Ein vollständigeres Verständnis der vorliegenden Erfindung sowie weitere Merkmale und Vorteile der vorliegenden Erfindung ergeben sich durch Bezugnahme auf die folgende ausführliche Beschreibung und die Zeichnungen.

KURZE BESCHREIBUNG DER ZEICHNUNGEN

1 ist ein Blockschaltbild eines Systems zum Senden von verschlüsseltem Programminhalt gemäß einer Ausführungsform der vorliegenden Erfindung;

2 ist ein Beispiel für das Datenformat eines verschlüsselten Programms zusammen mit einem Paketpaar für jedes Paket, zu dem das Programm gehört, das den zum Verschlüsseln des Programms verwendeten Verschlüsselungsschlüssel enthält;

3 ist ein Blockschaltbild eines beispielhaften Headend-Servers von 1;

4 ist ein Blockschaltbild eines beispielhaften Empfängers von 1;

5 zeigt eine Probe einer Tabelle aus der Programmdatenbank von 4;

6 zeigt eine Probe einer Tabelle aus der Paketdatenbank von 4;

7 zeigt eine Probe einer Tabelle aus der Berechtigungsdatenbank von 5;

8 ist ein Flußdiagramm eines beispielhaften Sendeprozeßes, so wie er durch den Headend-Server von 3 implementiert wird; und

9a und 9b sind kollektiv ein Flußdiagramm eines beispielhaften Decodierungsprozeßes, so wie er durch den Empfänger von 4 implementiert wird.

AUSFÜHRLICHE BESCHREIBUNG

1 zeigt eine beispielhafte Netzwerkumgebung für den Transfer von verschlüsselten Multimedia-Informationen, wie etwa Video, Audio und Daten, von einem Dienstanbieter unter Verwendung eines Senders, wie etwa eines Headend-Servers 300, zu einem oder mehreren Kunden mit Digitalreceivern 400401, wie zum Beispiel dem Digitalreceiver 400, über eines oder mehrere Verteilernetze 110. Im vorliegenden Gebrauch umfaßt Digitalreceiver jeden Mechanismus zum Einschränken des Zugangs zu den gesendeten Multimedia-Informationen unter Verwendung von Entschlüsselungsschlüsseln, einschließlich zum Beispiel einer Computerkonfiguration sowie von Telekommunikationsgeräten. Es ist möglich, daß durch den Digitalreceiver ausgeführte Software durch den Dienstanbieter hinuntergeladen wird. Das Verteilernetz 110 kann ein drahtloses Ausstrahlungsnetz zur Verteilung von Programminhalt sein, wie zum Beispiel ein digitaler Satellitendienst („DSS") oder ein herkömmliches verdrahtetes Netzwerk, wie zum Beispiel das Kabelfernsehnetz („CATV"), das öffentliche Fernsprechwählnetz („PSTN"), ein optisches Netzwerk, ein breitbandiges dienstintegriertes Netzwerk („ISDN") oder das Internet.

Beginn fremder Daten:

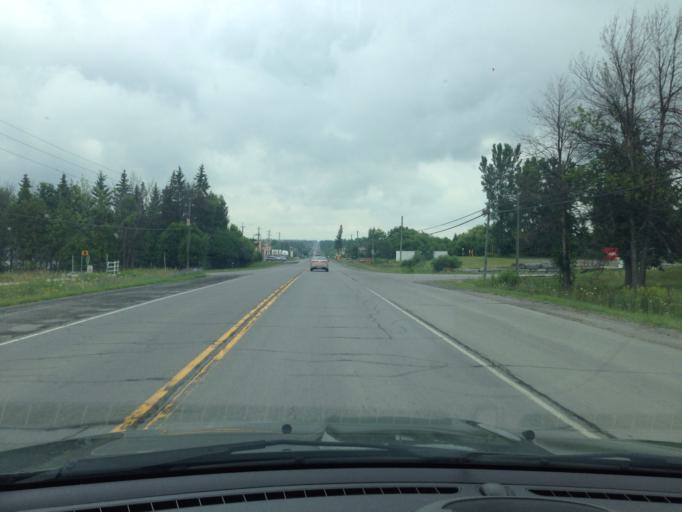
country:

Gemäß einem Merkmal der vorliegenden Erfindung empfängt der nachfolgend ausführlicher in Verbindung mit 4 besprochene Digitalreceiver 400 in Abständen einen oder mehrere Paketschlüssel SJ von dem Headend-Server 300, der nachfolgend in Verbindung mit 3 ausführlicher besprochen wird, die jeweils einem Paket entsprechen, zu dem der Kunde für einen gegebenen Zeitraum, wie zum Beispiel einen Abrechnungszeitraum, berechtigt ist. Im vorliegenden Gebrauch wird ein Paket als eine Menge von Programmen vordefiniert, und ein gegebenes Programm kann zu einen oder mehreren Paketen gehören. Ein Programm ist eine beliebige kontinuierliche Multimedia-Übertragung einer bestimmten Länge, wie zum Beispiel eine Fernsehepisode oder ein Spielfilm. Die Paketschlüssel SJ können unter Verwendung eines beliebigen geeigneten sicheren unidirektionalen oder bidirektionalen Protokolls, wie für Durchschnittsfachleute verständlich ist, von dem Headend-Server 300 zu dem Digitalreceiver 400 heruntergeladen werden.

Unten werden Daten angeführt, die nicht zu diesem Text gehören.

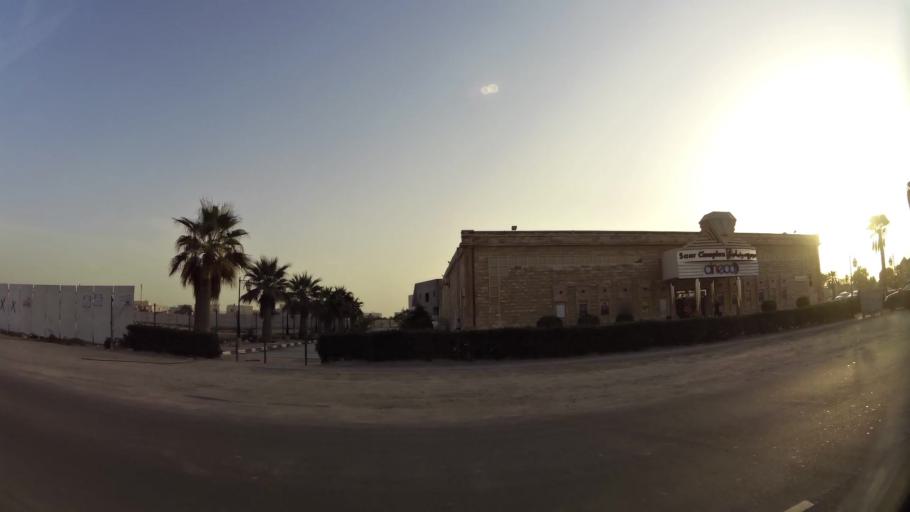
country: BH
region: Northern
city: Madinat `Isa
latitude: 26.1961
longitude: 50.4783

Wie später ausführlicher besprochen wird, wird jedes gesendete Programm durch den Headend-Server 300 unter Verwendung eines Programmschlüssels KP, der für das Programm einzigartig sein kann, verschlüsselt. Eine ausführliche Besprechung geeigneter Verschlüsselungs- und Sicherheitstechniken findet man in B. Schneier, Applied Cryptography (2. Auflage 1997). Zusätzlich zu dem Senden des verschlüsselten Programms sendet der Headend-Server 300 außerdem Kopfteilinformationen zu den Digitalreceivern 400, die für jedes Paket, zu dem das Programm gehört, ein Paketpaar enthalten. Ein Paketpaar enthält eine Kennung des Pakets sowie den Programmschlüssel KP, verschlüsselt durch den entsprechenden Paketschlüssel SJ.

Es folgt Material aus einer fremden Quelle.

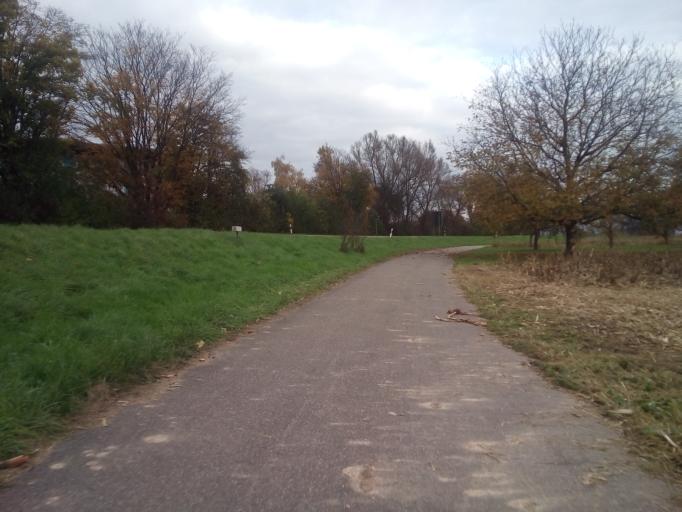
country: DE
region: Baden-Wuerttemberg
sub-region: Karlsruhe Region
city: Rheinmuenster
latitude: 48.7515
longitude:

Wie in 2 gezeigt, besteht die Ausstrahlung eines gegebenen Programms p somit aus einem Kopfteil 210, der ein Paketpaar 230 für jedes Paket, zu dem das Programm gehört, enthält, und einem Programmteil 220, der das mit dem Programmschlüssel KP verschlüsselte Programm enthält. Auf diese weise kann, wenn ein Kunde zu einem bestimmten Programm berechtigt ist, der Digitalreceiver 400 den verschlüsselten Programmschlüssel KP unter Verwendung des entsprechenden gespeicherten Paketschlüssels SJ entschlüsseln und danach mit dem Programmschlüssel KP das verschlüsselte Programm entschlüsseln.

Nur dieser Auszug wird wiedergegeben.